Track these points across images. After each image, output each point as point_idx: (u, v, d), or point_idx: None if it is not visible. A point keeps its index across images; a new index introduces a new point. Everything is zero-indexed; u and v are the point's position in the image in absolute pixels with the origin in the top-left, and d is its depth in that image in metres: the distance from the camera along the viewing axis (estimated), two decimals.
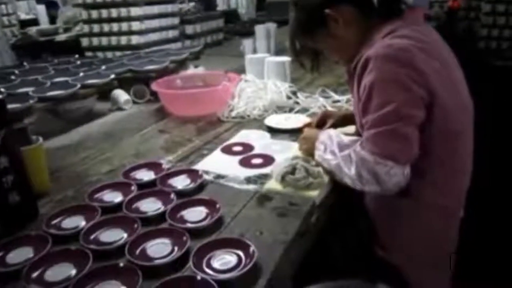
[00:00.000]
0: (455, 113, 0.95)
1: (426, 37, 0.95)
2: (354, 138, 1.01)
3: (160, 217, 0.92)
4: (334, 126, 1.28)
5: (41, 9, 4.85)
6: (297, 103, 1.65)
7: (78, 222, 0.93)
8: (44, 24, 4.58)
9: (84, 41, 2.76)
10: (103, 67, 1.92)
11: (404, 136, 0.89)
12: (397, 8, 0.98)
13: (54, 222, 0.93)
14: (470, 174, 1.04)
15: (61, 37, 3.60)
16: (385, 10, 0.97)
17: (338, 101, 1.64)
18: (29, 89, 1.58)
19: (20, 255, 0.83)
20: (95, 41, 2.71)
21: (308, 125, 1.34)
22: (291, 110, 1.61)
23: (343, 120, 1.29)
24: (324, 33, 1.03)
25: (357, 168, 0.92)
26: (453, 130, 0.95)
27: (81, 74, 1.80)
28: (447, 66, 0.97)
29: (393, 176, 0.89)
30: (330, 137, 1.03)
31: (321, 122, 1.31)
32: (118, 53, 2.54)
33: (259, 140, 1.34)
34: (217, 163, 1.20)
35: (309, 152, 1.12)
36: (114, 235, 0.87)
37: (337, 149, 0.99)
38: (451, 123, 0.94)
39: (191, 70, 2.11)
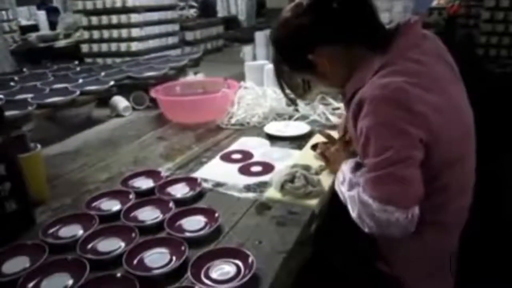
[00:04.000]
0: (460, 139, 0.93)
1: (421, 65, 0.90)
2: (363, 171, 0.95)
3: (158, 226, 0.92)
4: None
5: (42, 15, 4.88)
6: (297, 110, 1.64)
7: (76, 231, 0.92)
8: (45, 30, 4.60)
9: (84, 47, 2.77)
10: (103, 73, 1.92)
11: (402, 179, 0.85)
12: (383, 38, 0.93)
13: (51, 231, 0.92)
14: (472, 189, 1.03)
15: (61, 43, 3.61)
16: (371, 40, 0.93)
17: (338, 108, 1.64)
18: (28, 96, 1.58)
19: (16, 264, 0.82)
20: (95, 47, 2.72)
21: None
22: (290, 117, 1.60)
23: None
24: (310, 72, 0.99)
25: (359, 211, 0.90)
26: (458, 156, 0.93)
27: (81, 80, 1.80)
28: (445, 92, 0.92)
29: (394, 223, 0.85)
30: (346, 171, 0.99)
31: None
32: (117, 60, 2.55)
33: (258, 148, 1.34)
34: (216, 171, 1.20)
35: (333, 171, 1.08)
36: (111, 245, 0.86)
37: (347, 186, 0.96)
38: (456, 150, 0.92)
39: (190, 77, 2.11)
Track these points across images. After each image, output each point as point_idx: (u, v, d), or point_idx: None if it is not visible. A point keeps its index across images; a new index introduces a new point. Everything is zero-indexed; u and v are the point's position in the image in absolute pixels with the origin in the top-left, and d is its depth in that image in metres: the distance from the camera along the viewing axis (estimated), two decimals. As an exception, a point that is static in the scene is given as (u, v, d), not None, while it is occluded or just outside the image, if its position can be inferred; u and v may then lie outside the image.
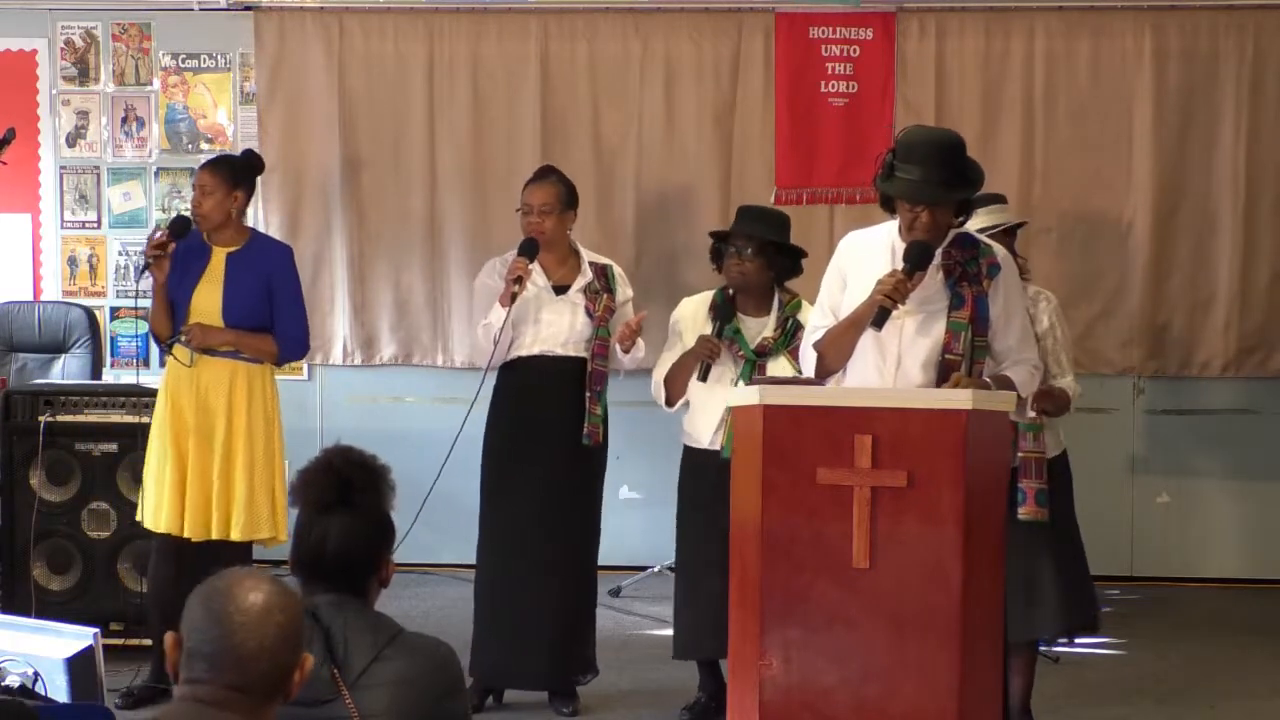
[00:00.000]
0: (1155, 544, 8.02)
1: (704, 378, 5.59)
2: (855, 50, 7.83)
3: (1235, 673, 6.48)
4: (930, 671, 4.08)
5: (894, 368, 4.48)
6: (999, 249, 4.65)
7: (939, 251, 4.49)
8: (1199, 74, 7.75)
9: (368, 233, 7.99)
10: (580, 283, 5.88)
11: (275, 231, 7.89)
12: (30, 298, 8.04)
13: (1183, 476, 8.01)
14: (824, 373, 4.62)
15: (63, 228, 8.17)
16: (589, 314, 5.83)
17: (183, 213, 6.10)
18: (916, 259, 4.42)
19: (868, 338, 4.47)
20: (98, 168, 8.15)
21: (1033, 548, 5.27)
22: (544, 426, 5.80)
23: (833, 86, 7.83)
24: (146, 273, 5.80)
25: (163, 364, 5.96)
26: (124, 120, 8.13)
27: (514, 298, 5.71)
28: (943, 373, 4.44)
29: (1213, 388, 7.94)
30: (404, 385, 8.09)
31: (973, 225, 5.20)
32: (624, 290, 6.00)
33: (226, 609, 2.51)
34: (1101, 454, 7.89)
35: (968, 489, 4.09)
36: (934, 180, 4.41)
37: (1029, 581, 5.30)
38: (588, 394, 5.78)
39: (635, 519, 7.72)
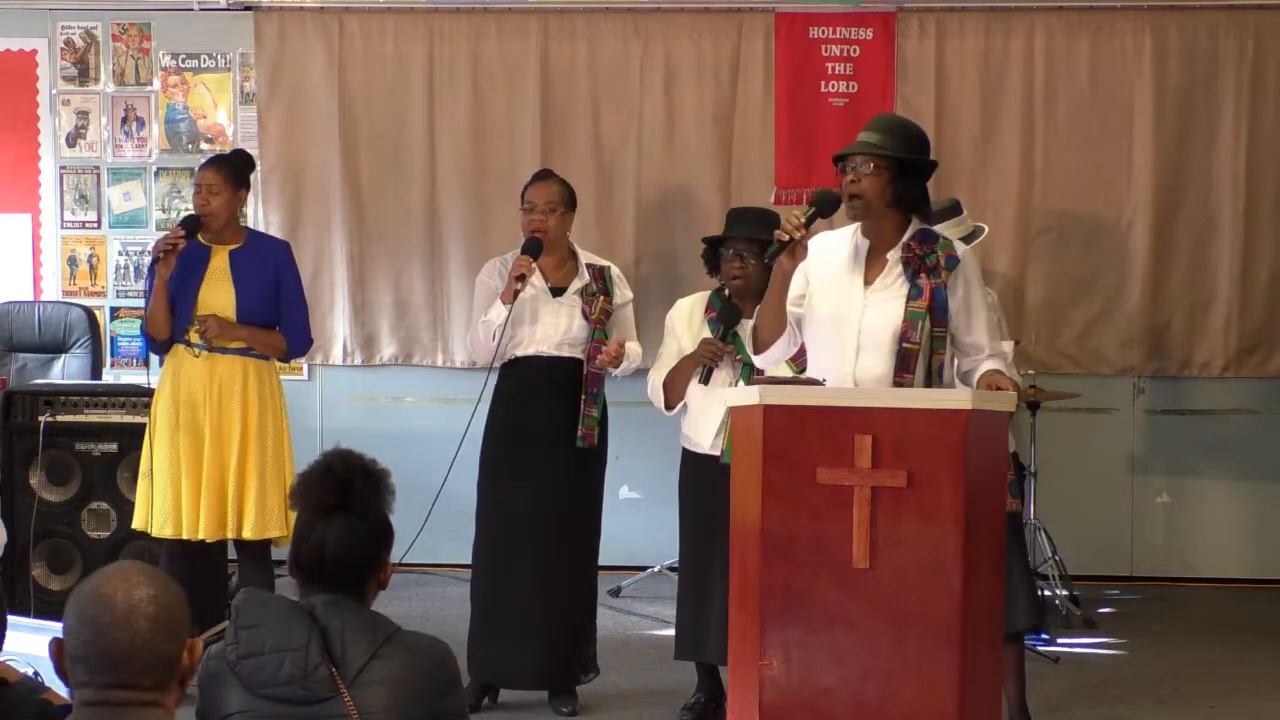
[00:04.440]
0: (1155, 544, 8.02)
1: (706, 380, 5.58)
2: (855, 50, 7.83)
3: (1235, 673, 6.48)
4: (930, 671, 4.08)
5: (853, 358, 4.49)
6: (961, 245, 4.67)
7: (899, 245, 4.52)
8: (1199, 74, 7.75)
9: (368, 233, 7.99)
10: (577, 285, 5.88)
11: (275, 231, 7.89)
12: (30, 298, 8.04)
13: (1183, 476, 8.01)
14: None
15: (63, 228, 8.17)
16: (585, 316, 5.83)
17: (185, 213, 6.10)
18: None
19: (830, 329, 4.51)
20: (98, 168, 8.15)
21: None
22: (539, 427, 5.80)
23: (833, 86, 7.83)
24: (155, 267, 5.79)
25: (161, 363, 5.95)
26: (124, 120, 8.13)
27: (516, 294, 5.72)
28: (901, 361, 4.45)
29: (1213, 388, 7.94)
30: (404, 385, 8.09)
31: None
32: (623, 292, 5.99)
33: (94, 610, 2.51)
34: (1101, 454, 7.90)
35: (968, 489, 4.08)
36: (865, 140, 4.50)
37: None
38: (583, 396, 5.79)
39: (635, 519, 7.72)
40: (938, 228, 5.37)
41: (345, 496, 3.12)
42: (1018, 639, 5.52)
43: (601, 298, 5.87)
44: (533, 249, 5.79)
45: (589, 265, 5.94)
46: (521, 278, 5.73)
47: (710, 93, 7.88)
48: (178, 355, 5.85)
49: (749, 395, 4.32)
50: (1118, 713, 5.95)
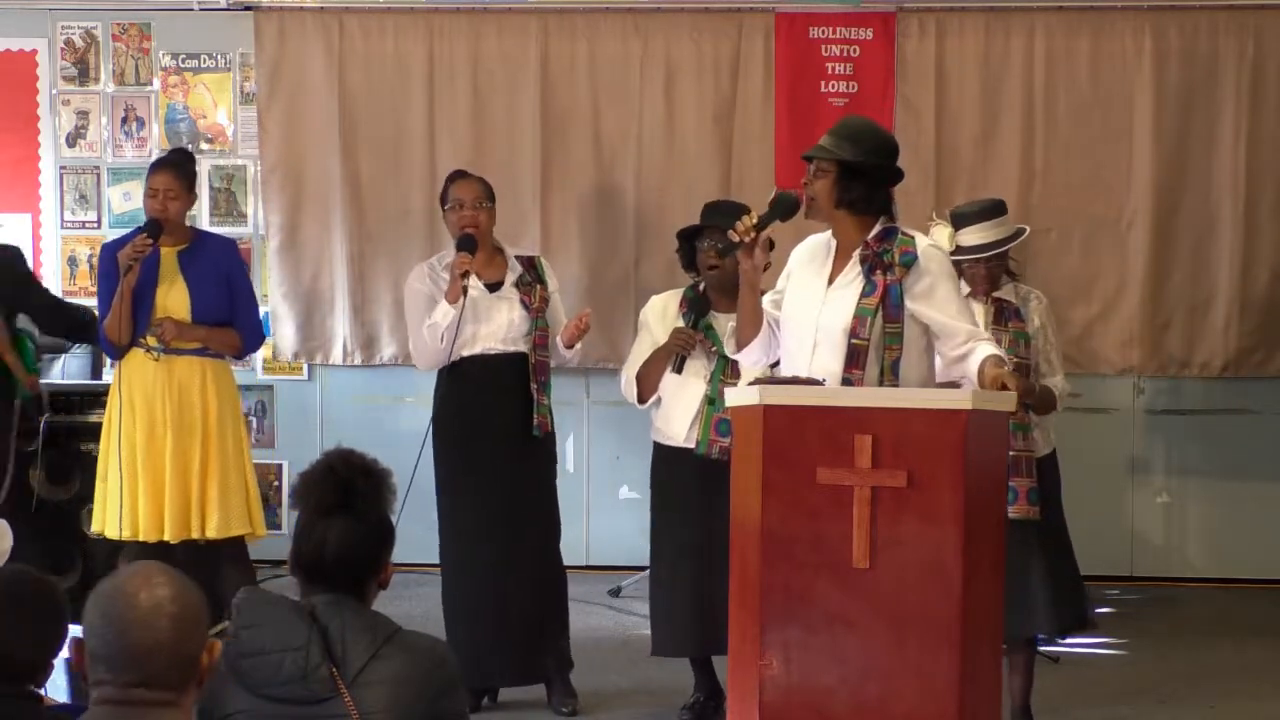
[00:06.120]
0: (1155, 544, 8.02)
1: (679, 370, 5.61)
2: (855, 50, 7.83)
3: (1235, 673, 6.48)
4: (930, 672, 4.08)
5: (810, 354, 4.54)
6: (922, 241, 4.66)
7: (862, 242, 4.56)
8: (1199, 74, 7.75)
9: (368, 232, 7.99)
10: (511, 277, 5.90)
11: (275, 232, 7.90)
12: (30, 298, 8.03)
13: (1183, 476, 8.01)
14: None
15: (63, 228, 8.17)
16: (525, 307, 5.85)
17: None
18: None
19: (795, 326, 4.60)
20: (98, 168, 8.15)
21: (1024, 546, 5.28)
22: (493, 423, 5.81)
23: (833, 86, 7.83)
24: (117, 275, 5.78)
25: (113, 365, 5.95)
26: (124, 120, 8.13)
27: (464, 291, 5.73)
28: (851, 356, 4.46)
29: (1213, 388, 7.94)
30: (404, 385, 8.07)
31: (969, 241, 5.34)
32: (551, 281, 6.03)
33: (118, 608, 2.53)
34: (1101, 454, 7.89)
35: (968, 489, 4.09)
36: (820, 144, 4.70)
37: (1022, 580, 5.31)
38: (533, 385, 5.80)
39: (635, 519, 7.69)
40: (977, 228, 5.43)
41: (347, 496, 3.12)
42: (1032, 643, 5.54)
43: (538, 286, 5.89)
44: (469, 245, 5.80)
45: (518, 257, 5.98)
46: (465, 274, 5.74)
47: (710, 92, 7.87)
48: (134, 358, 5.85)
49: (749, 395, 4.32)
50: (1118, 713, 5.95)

_What is expected_.
Reproduce all of the entries word for word, skipping any pictures they hold.

_Reply to the task_.
Track these points across images. After each image, output each point as point_idx: (u, v, d), or point_idx: None if it is not visible. A point keeps its index across images; a new index introduces a new point. Everything is zero-indexed; u and v are the point's position in the image in absolute pixels with the origin in the top-left, and d is its depth in that image in metres: the distance from the camera along the viewing axis (estimated), two decimals.
[00:00.000]
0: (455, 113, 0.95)
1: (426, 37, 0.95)
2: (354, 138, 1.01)
3: (160, 217, 0.92)
4: (334, 126, 1.28)
5: (41, 9, 4.85)
6: (297, 103, 1.65)
7: (78, 222, 0.93)
8: (44, 24, 4.58)
9: (84, 41, 2.76)
10: (103, 67, 1.92)
11: (404, 136, 0.89)
12: (397, 8, 0.98)
13: (54, 222, 0.93)
14: (470, 174, 1.04)
15: (61, 37, 3.60)
16: (385, 10, 0.97)
17: (338, 101, 1.64)
18: (29, 89, 1.58)
19: (20, 255, 0.83)
20: (95, 41, 2.71)
21: (308, 125, 1.34)
22: (291, 110, 1.61)
23: (343, 120, 1.29)
24: (324, 33, 1.03)
25: (357, 168, 0.92)
26: (453, 130, 0.95)
27: (81, 74, 1.80)
28: (447, 66, 0.97)
29: (393, 176, 0.89)
30: (330, 137, 1.03)
31: (321, 122, 1.31)
32: (118, 53, 2.54)
33: (259, 140, 1.34)
34: (217, 163, 1.20)
35: (309, 152, 1.12)
36: (114, 235, 0.87)
37: (337, 149, 0.99)
38: (451, 123, 0.94)
39: (191, 70, 2.11)
[00:04.000]
0: (460, 139, 0.93)
1: (421, 65, 0.90)
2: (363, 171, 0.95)
3: (158, 226, 0.92)
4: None
5: (42, 15, 4.88)
6: (297, 110, 1.64)
7: (76, 231, 0.92)
8: (45, 30, 4.60)
9: (84, 47, 2.77)
10: (103, 73, 1.92)
11: (402, 179, 0.85)
12: (383, 38, 0.93)
13: (51, 231, 0.92)
14: (472, 189, 1.03)
15: (61, 43, 3.61)
16: (371, 40, 0.93)
17: (338, 108, 1.64)
18: (28, 96, 1.58)
19: (16, 264, 0.82)
20: (95, 47, 2.72)
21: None
22: (290, 117, 1.60)
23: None
24: (310, 72, 0.99)
25: (359, 211, 0.90)
26: (458, 156, 0.93)
27: (81, 80, 1.80)
28: (445, 92, 0.92)
29: (394, 223, 0.85)
30: (346, 171, 0.99)
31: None
32: (117, 60, 2.55)
33: (258, 148, 1.34)
34: (216, 171, 1.20)
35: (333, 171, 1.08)
36: (111, 245, 0.86)
37: (347, 186, 0.96)
38: (456, 150, 0.92)
39: (190, 77, 2.11)
Track these points across images. After each image, output each point as point_idx: (u, v, d), or point_idx: None if it is not visible. A point keeps its index across images; a new index introduces a new point. Everything is zero-indexed; u and v are the point's position in the image in absolute pixels with the origin in the top-left, and d is its depth in that image in metres: the distance from the camera along the viewing axis (estimated), two decimals. As an exception, a point that is static in the scene is given as (u, v, d), not None, while it is occluded or just outside the image, if its position can be inferred; u and v may then lie outside the image.
[00:00.000]
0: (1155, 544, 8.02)
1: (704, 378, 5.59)
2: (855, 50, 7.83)
3: (1235, 673, 6.48)
4: (930, 671, 4.08)
5: (894, 368, 4.48)
6: (999, 249, 4.65)
7: (939, 251, 4.49)
8: (1199, 74, 7.75)
9: (368, 233, 7.99)
10: (580, 283, 5.88)
11: (275, 231, 7.89)
12: (30, 298, 8.04)
13: (1183, 476, 8.01)
14: (824, 373, 4.62)
15: (63, 228, 8.17)
16: (589, 314, 5.83)
17: (183, 213, 6.10)
18: (916, 259, 4.42)
19: (868, 338, 4.47)
20: (98, 168, 8.15)
21: (1033, 548, 5.27)
22: (544, 426, 5.80)
23: (833, 86, 7.83)
24: (146, 273, 5.80)
25: (163, 364, 5.96)
26: (124, 120, 8.13)
27: (514, 298, 5.71)
28: (943, 373, 4.44)
29: (1213, 388, 7.94)
30: (404, 385, 8.09)
31: (973, 225, 5.20)
32: (624, 290, 6.00)
33: (226, 609, 2.51)
34: (1101, 454, 7.89)
35: (968, 489, 4.09)
36: (934, 180, 4.41)
37: (1029, 581, 5.30)
38: (588, 394, 5.78)
39: (635, 519, 7.72)
[00:04.440]
0: (1155, 544, 8.02)
1: (706, 380, 5.58)
2: (855, 50, 7.83)
3: (1235, 673, 6.48)
4: (930, 671, 4.08)
5: (853, 358, 4.49)
6: (961, 245, 4.67)
7: (899, 245, 4.52)
8: (1199, 74, 7.75)
9: (368, 233, 7.99)
10: (577, 285, 5.88)
11: (275, 231, 7.89)
12: (30, 298, 8.04)
13: (1183, 476, 8.01)
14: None
15: (63, 228, 8.17)
16: (585, 316, 5.83)
17: (185, 213, 6.10)
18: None
19: (830, 329, 4.51)
20: (98, 168, 8.15)
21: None
22: (539, 427, 5.80)
23: (833, 86, 7.83)
24: (155, 267, 5.79)
25: (161, 363, 5.95)
26: (124, 120, 8.13)
27: (516, 294, 5.72)
28: (901, 361, 4.45)
29: (1213, 388, 7.94)
30: (404, 385, 8.09)
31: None
32: (623, 292, 5.99)
33: (94, 610, 2.51)
34: (1101, 454, 7.90)
35: (968, 489, 4.08)
36: (865, 140, 4.50)
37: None
38: (583, 396, 5.79)
39: (635, 519, 7.72)
40: (938, 228, 5.37)
41: (345, 496, 3.12)
42: (1018, 639, 5.52)
43: (601, 298, 5.87)
44: (533, 249, 5.79)
45: (589, 265, 5.94)
46: (521, 278, 5.73)
47: (710, 93, 7.88)
48: (178, 355, 5.85)
49: (749, 395, 4.32)
50: (1118, 713, 5.95)
[00:06.120]
0: (1155, 544, 8.02)
1: (679, 370, 5.61)
2: (855, 50, 7.83)
3: (1235, 673, 6.48)
4: (930, 672, 4.08)
5: (810, 354, 4.54)
6: (922, 241, 4.66)
7: (862, 242, 4.56)
8: (1199, 74, 7.75)
9: (368, 232, 7.99)
10: (511, 277, 5.90)
11: (275, 232, 7.90)
12: (30, 298, 8.03)
13: (1183, 476, 8.01)
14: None
15: (63, 228, 8.17)
16: (525, 307, 5.85)
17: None
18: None
19: (795, 326, 4.60)
20: (98, 168, 8.15)
21: (1024, 546, 5.28)
22: (493, 423, 5.81)
23: (833, 86, 7.83)
24: (117, 275, 5.78)
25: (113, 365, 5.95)
26: (124, 120, 8.13)
27: (464, 291, 5.73)
28: (851, 356, 4.46)
29: (1213, 388, 7.94)
30: (404, 385, 8.07)
31: (969, 241, 5.34)
32: (551, 281, 6.03)
33: (118, 608, 2.53)
34: (1101, 454, 7.89)
35: (968, 489, 4.09)
36: (820, 144, 4.70)
37: (1022, 580, 5.31)
38: (533, 385, 5.80)
39: (635, 519, 7.69)
40: (977, 228, 5.43)
41: (347, 496, 3.12)
42: (1032, 643, 5.54)
43: (538, 286, 5.89)
44: (469, 245, 5.80)
45: (518, 257, 5.98)
46: (465, 274, 5.74)
47: (710, 92, 7.87)
48: (134, 358, 5.85)
49: (749, 395, 4.32)
50: (1118, 713, 5.95)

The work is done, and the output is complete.